Themes: Urban risk and planning, Recovery planning, Community-based DRR, Governance (4 themes — matches pattern)

Hazard: Tsunami (tagged because content is hazard-specific)

Countries: Japan, Asia (hierarchical tagging applied)

The assistant also flagged British English compliance and offered to suggest SEO keywords or alternative titles.

I compared this output to the previous human-edited metadata for the same publication. The AI version was more complete and better aligned with the patterns I'd identified.

What did I actually achieve?#

Metric Before After
Metadata consistency Baseline +34%
Titles in target range 52% 78%
Theme tag compliance Variable 2-4 tags standard

These aren't just numbers — they represent fewer correction cycles, less time spent second-guessing tagging decisions, and content that's findable because it's consistently categorized.

What surprised me?#

Starting with data challenged assumptions the team had held for years:

  • The assumption was publications should be detailed — they average 169 words
  • The assumption was hazard tags were essential — only 16% of high-quality publications use them
  • The assumption was news articles needed structure — 31% don't use headings at all

The taxonomy team initially pushed back on the hazard tag finding. I checked manually.

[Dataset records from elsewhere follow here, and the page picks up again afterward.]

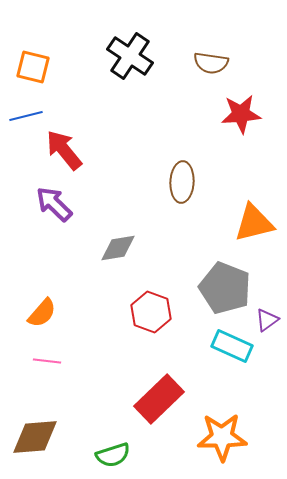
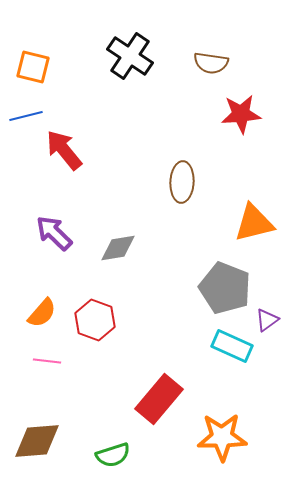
purple arrow: moved 29 px down
red hexagon: moved 56 px left, 8 px down
red rectangle: rotated 6 degrees counterclockwise
brown diamond: moved 2 px right, 4 px down
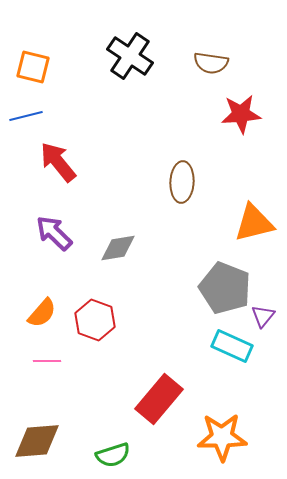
red arrow: moved 6 px left, 12 px down
purple triangle: moved 4 px left, 4 px up; rotated 15 degrees counterclockwise
pink line: rotated 8 degrees counterclockwise
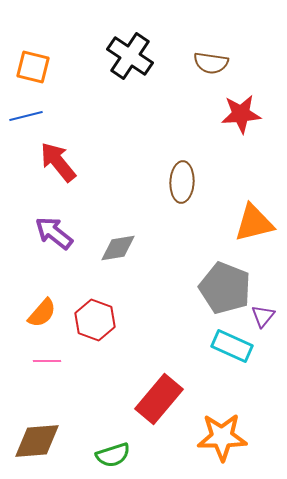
purple arrow: rotated 6 degrees counterclockwise
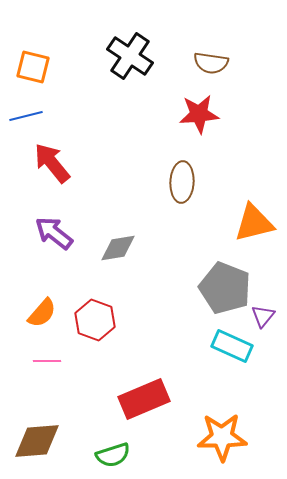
red star: moved 42 px left
red arrow: moved 6 px left, 1 px down
red rectangle: moved 15 px left; rotated 27 degrees clockwise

Claude was right.

Why did this actually work?#

LLMs don't learn well from large blobs of mixed-quality data or too-few examples. They need curated exemplars with analyzed structure. The approach is reproducible: Drush export → AI analysis → quantified guidelines → deployment. Isolate the good examples, discover their patterns, and your AI assistants finally have something they can apply.